The right to public information, like any other right, is subject to limitation. Section 7 of Article III provides:The right of the people to information on matters of public concern shall be recognized. Access to official records, and to documents, and papers pertaining to official acts, transactions, or decisions, as well as to government research data used as basis for policy development, shall be afforded the citizen, subject to such limitations as may be provided by law.

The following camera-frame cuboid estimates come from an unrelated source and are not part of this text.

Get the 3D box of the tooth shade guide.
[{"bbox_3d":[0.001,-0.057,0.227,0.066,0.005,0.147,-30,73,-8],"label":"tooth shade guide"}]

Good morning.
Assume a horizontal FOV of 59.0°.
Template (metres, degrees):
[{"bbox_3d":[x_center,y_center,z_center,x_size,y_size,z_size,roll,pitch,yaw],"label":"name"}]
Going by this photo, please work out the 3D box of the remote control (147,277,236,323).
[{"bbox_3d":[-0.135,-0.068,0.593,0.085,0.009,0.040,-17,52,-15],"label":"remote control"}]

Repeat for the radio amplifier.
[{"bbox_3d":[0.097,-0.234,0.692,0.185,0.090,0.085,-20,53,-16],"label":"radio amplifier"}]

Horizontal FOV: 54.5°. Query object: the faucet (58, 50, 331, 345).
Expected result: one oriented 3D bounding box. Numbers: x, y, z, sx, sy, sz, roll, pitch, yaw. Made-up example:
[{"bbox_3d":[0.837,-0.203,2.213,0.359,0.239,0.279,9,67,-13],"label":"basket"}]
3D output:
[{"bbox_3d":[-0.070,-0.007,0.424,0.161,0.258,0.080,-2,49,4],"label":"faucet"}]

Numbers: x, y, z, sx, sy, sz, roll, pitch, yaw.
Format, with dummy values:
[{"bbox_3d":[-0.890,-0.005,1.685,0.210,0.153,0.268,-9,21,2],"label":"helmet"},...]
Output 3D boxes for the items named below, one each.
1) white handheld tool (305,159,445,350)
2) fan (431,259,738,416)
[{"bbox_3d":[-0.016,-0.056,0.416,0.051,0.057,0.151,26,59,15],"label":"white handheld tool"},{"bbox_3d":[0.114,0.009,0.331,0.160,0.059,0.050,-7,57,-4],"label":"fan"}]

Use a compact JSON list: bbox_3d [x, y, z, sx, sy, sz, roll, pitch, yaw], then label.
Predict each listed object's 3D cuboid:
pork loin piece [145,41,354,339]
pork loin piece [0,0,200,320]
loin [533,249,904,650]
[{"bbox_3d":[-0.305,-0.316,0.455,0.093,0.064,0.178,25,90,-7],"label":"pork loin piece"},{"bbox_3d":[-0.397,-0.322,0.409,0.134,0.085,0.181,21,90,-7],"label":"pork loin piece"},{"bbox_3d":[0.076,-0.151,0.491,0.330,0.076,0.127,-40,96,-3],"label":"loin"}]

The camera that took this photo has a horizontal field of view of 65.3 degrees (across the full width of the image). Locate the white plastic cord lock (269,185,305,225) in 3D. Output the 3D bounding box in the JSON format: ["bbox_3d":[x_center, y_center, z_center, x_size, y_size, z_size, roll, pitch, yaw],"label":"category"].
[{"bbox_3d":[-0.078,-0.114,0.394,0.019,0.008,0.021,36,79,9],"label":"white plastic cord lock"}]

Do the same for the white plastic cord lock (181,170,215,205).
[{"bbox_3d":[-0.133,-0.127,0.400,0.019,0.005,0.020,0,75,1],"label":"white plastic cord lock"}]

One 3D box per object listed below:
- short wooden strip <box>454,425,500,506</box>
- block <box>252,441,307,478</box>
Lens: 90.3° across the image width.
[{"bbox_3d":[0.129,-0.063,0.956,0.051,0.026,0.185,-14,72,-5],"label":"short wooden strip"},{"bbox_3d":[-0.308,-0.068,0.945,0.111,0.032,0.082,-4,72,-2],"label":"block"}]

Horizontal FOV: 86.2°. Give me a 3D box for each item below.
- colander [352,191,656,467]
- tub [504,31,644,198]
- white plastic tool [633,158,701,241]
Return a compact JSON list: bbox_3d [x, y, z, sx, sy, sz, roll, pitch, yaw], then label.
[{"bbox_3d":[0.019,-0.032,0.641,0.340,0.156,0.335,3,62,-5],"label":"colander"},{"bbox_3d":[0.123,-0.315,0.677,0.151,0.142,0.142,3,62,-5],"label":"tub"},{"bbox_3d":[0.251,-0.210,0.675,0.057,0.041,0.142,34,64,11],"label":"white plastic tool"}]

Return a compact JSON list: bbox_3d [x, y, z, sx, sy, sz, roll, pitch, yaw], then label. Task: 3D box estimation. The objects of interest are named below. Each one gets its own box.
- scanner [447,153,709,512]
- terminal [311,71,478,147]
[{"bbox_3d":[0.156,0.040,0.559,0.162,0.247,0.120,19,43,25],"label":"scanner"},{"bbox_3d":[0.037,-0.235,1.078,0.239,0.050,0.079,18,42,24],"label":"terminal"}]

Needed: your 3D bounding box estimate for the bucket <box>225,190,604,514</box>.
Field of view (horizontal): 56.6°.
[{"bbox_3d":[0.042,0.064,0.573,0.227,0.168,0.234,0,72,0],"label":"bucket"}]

CENTER OF PEOPLE EMPOWERMENT vs. COMELEC, SEPTEMBER 21, 2010

FACT: Comelec failed to provide plaintiffs with the source code of identified canvass machines despite repeated requests and demands. CenPEG is now praying for the issuance of a writ of mandamus, despite the lapse of the May 2010 elections, claiming that the source code remained important and relevant "not only for compliance with the law, and the purpose thereof, but especially in the backdrop of numerous admissions of errors and claims of fraud."Issue:W/N COMELEC could be compelled to release the source code to CenPEG- YES

Doctrine:Pertinent portion of Section 12 of R.A. 9369 is clear in that "once an AES technology is selected for implementation, the Commission shall promptly make the source code of that technology available and open to any interested political party or groups which may conduct their own review thereof."- The COMELEC has offered no reason not to comply with this requirement of the law. Indeed, its only excuse for not disclosing the source code was that it was not yet available when CenPEG asked for it and, subsequently, that the review had to be done, apparently for security reason, "under a controlled environment." The elections had passed and that reason is already stale.